**Task to carry out:** Start the copy at the line containing "[121,207,462,227] [78,238,118,257] 如果我的文章对你有帮助，请扫码关注我的" and run it through the last line of the records. Repeat each line exactly; omit pictures.

**Material for this task:**
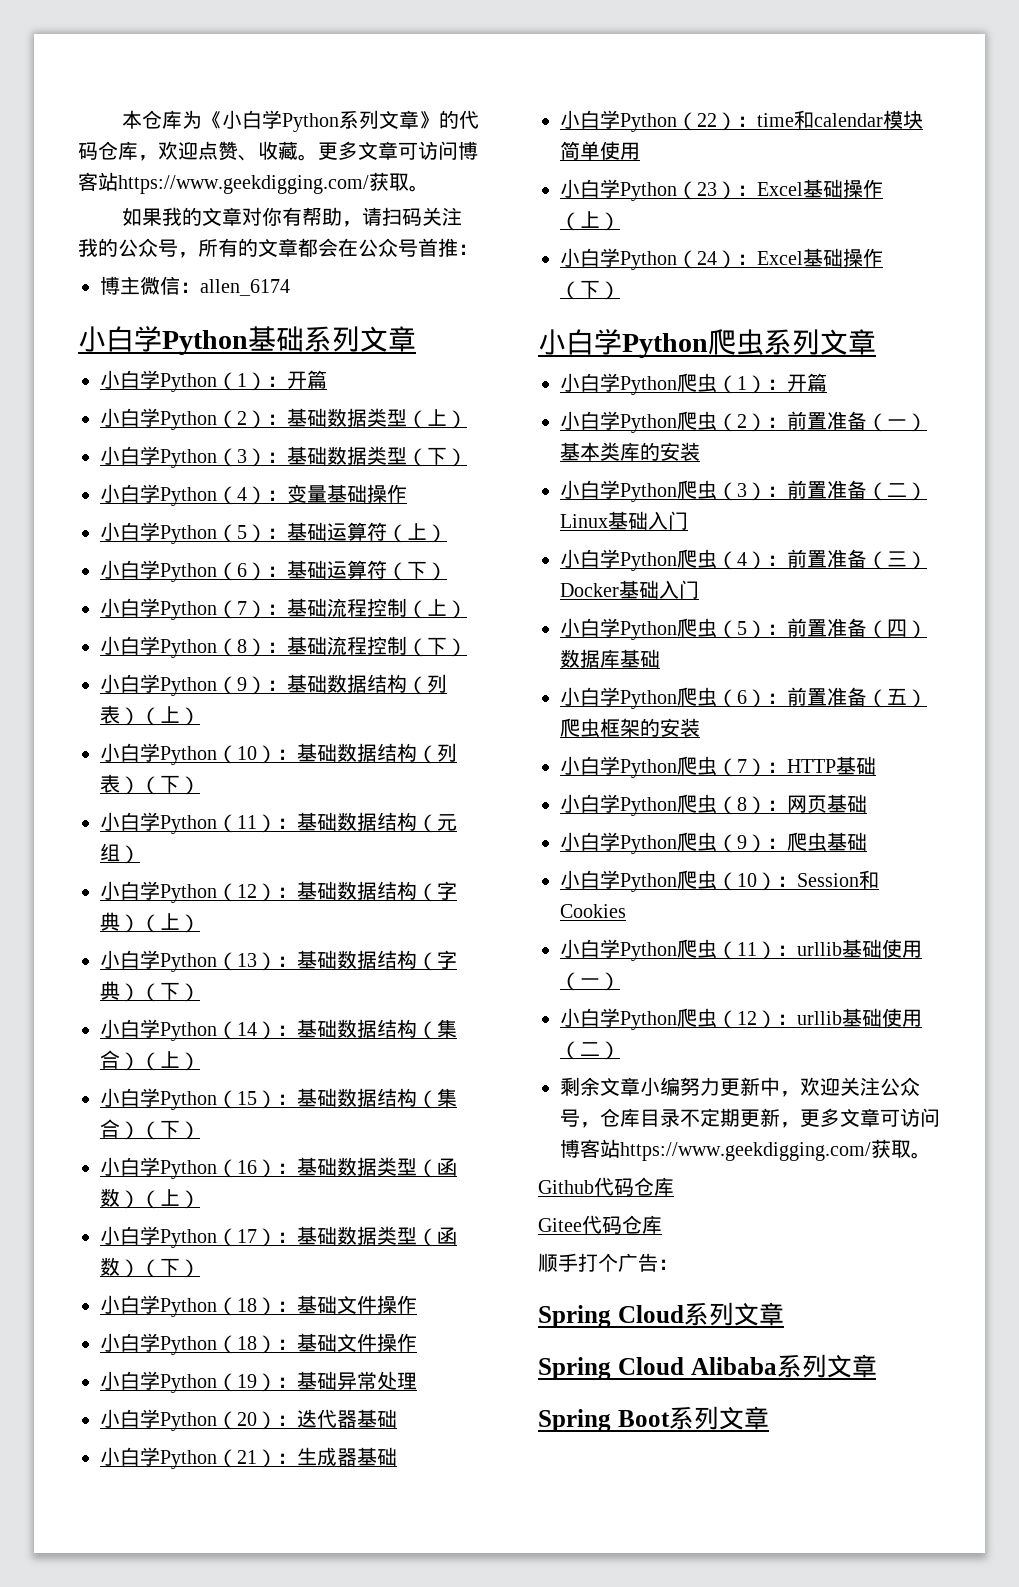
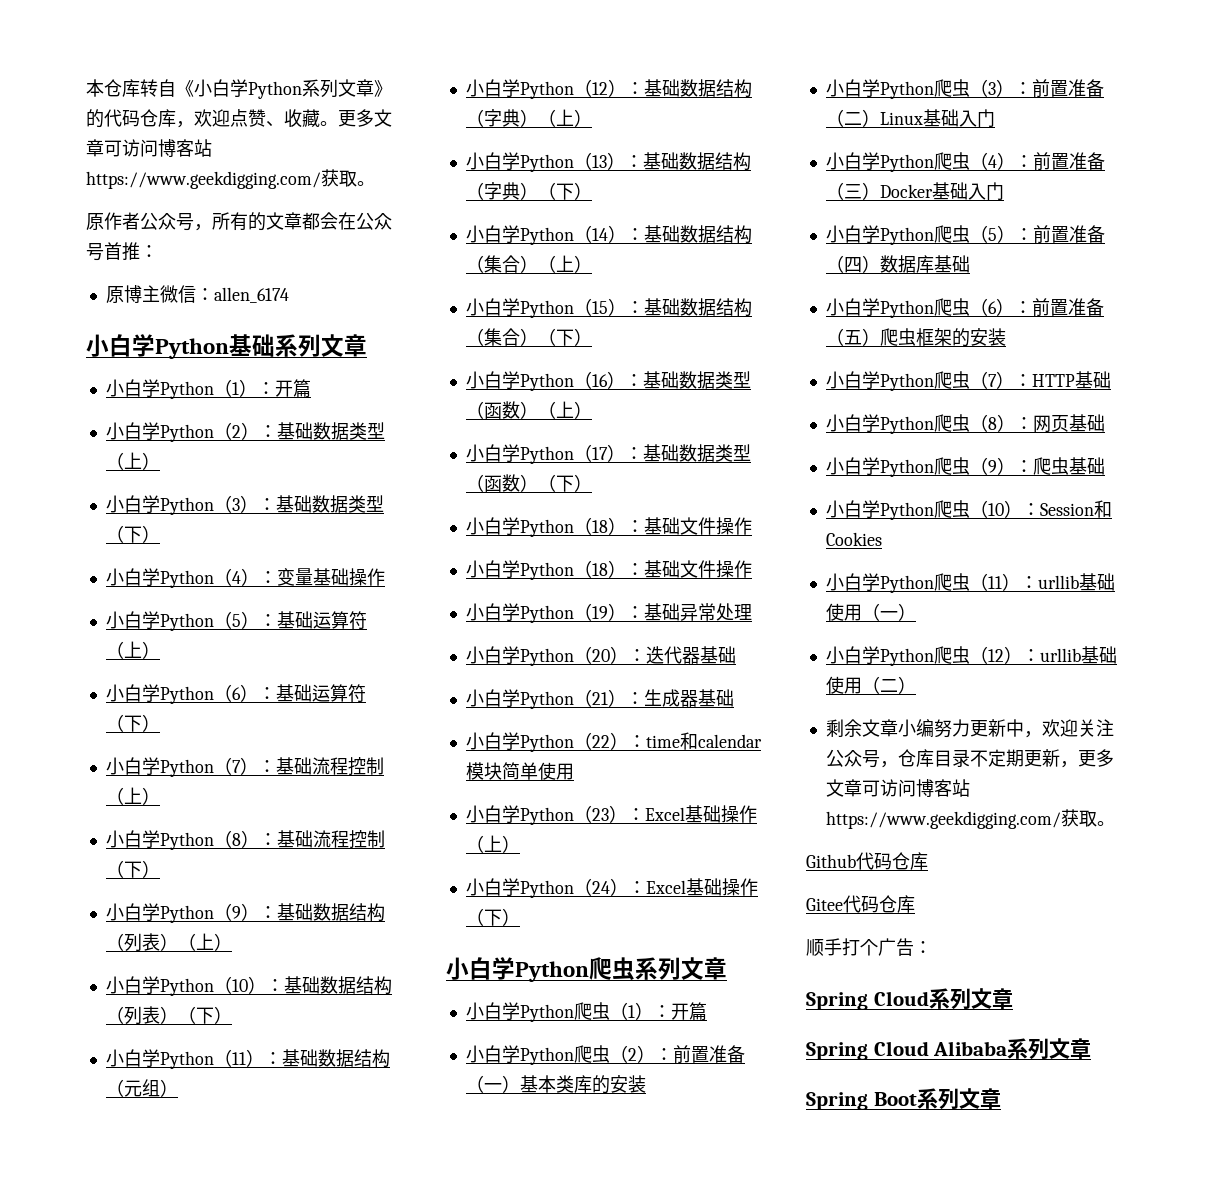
[181,110,202,129] 为 -> [140,79,176,97] 转自
[121,207,462,227] [78,238,118,257] 如果我的文章对你有帮助，请扫码关注我的 -> [86,212,140,230] 原作者
(478, 249) none -> [105,286,124,303] 原

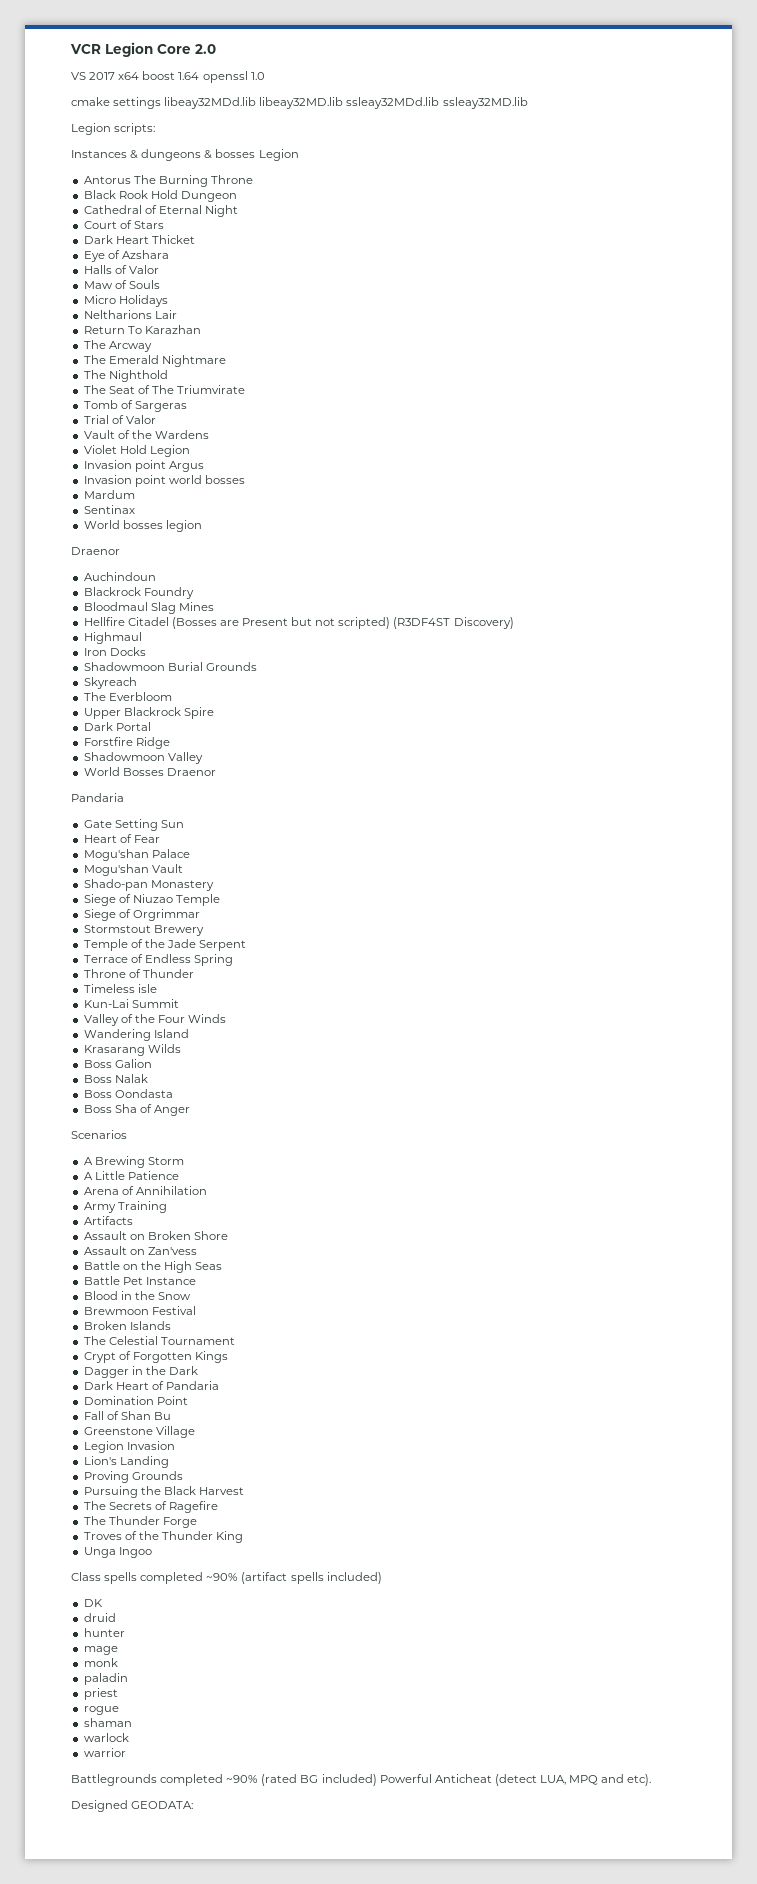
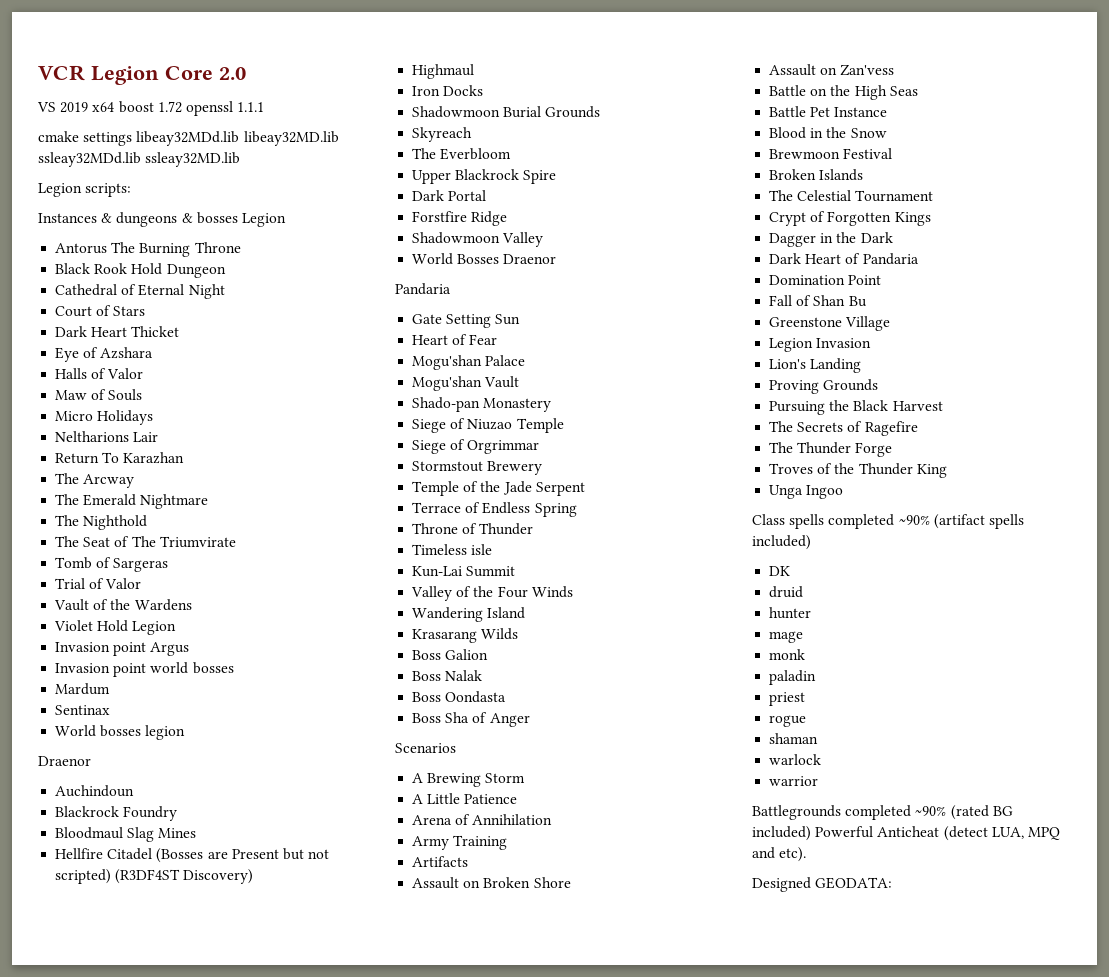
[89,72,116,80] 2017 -> [60,102,89,113] 2019
[178,71,265,83] 1.64 openssl 1.0 -> [157,101,265,116] 1.72 openssl 1.1.1

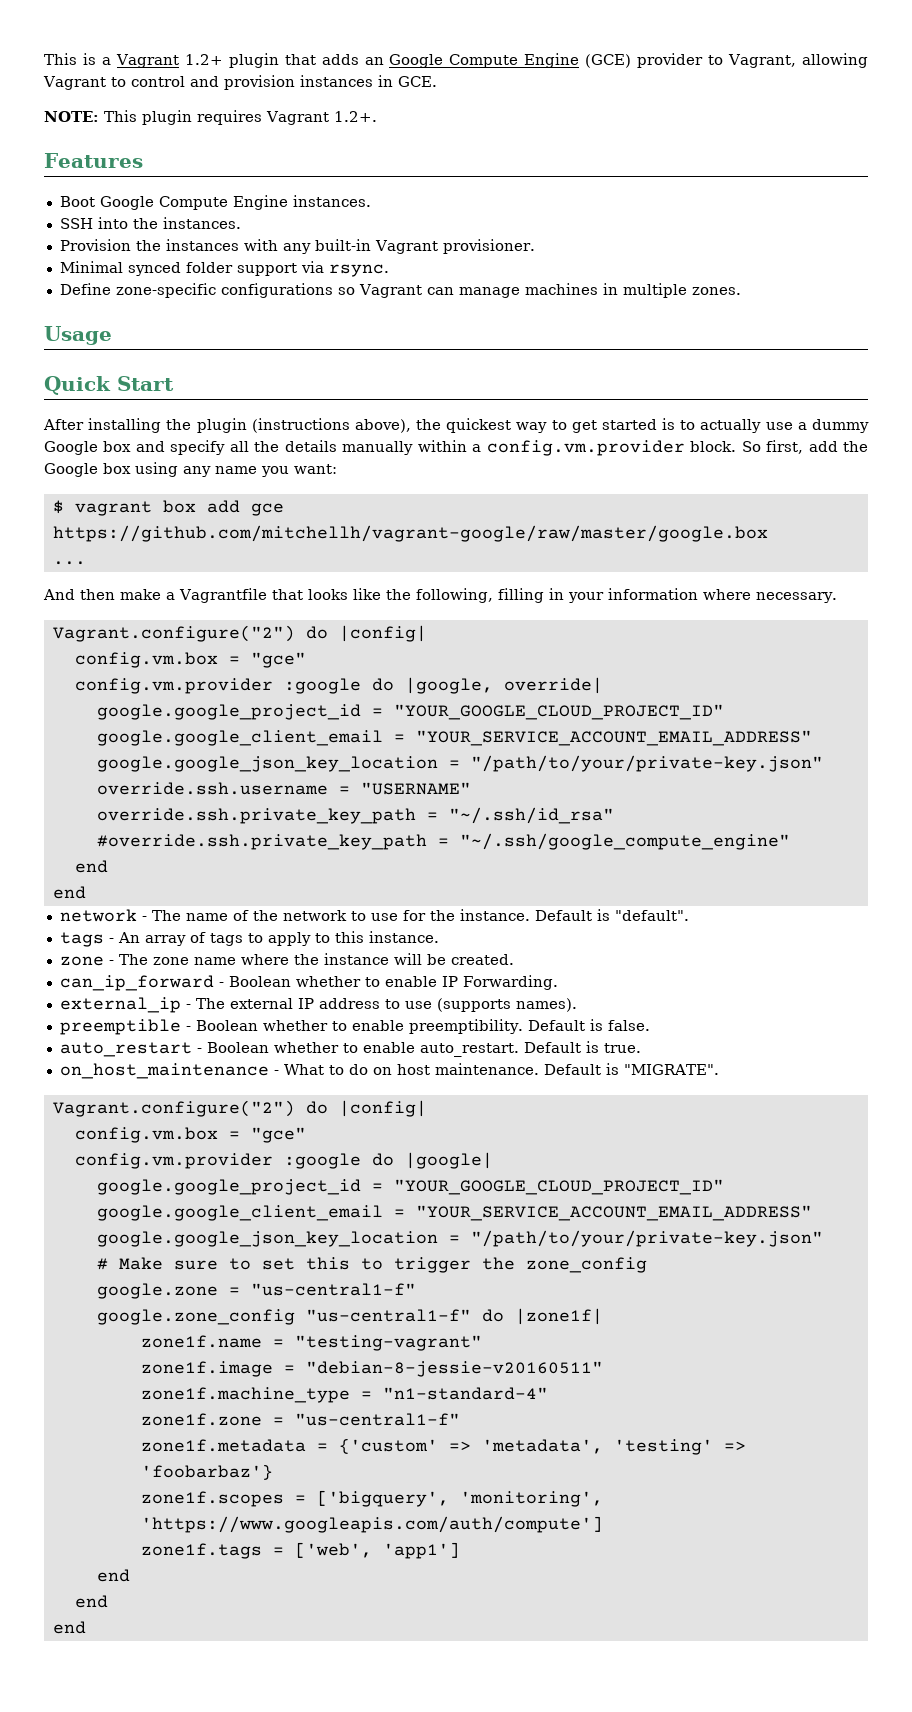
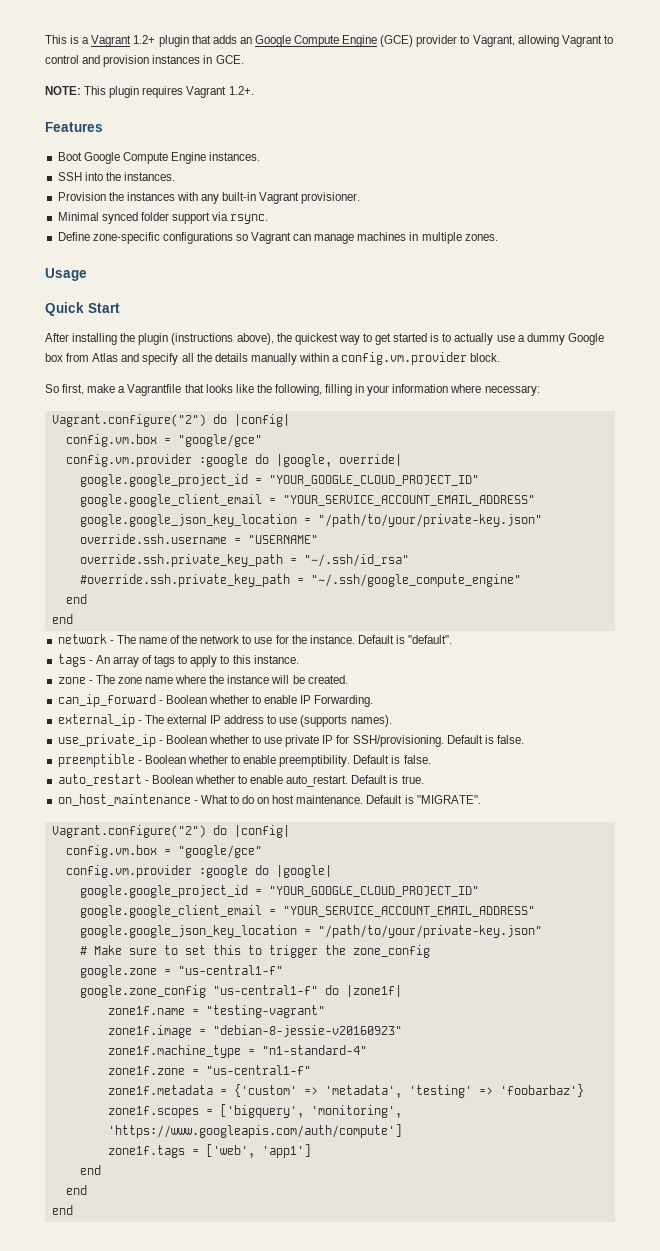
(132, 446) none -> [66,353,119,362] from Atlas
(737, 446) none -> (501, 357) //
[808,441,868,452] [44,462,337,477] [52,500,284,516] [52,525,768,542] [52,561,86,565] [43,589,115,600] add the Google box using any name you want: // $ vagrant box add gce https://github.com/mitchellh/vagrant-google/raw/master/google.box // ... // And then -> (85, 389) none
[755,592,837,603] [52,625,427,642] [74,652,306,668] necessary. // Vagrant.configure("2") do |config| // config.vm.box = "gce" -> [484,385,540,396] [51,414,290,427] [65,434,262,447] necessary: // Vagrant.configure("2") do |config| // config.vm.box = "google/gce"
(577, 1005) none -> [57,734,524,747] // use_private_ip - Boolean whether to use private IP for SSH/provisioning. Default is false.
[250,1127,306,1143] "gce" -> [177,845,262,858] "google/gce"
[305,1361,603,1377] "debian-8-jessie-v20160511" -> [212,1025,402,1037] "debian-8-jessie-v20160923"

**Task answer:**
[121,207,462,227] [78,238,118,257] 如果我的文章对你有帮助，请扫码关注我的 -> [86,212,140,230] 原作者
(478, 249) none -> [105,286,124,303] 原

[89,72,116,80] 2017 -> [60,102,89,113] 2019
[178,71,265,83] 1.64 openssl 1.0 -> [157,101,265,116] 1.72 openssl 1.1.1

(132, 446) none -> [66,353,119,362] from Atlas
(737, 446) none -> (501, 357) //
[808,441,868,452] [44,462,337,477] [52,500,284,516] [52,525,768,542] [52,561,86,565] [43,589,115,600] add the Google box using any name you want: // $ vagrant box add gce https://github.com/mitchellh/vagrant-google/raw/master/google.box // ... // And then -> (85, 389) none
[755,592,837,603] [52,625,427,642] [74,652,306,668] necessary. // Vagrant.configure("2") do |config| // config.vm.box = "gce" -> [484,385,540,396] [51,414,290,427] [65,434,262,447] necessary: // Vagrant.configure("2") do |config| // config.vm.box = "google/gce"
(577, 1005) none -> [57,734,524,747] // use_private_ip - Boolean whether to use private IP for SSH/provisioning. Default is false.
[250,1127,306,1143] "gce" -> [177,845,262,858] "google/gce"
[305,1361,603,1377] "debian-8-jessie-v20160511" -> [212,1025,402,1037] "debian-8-jessie-v20160923"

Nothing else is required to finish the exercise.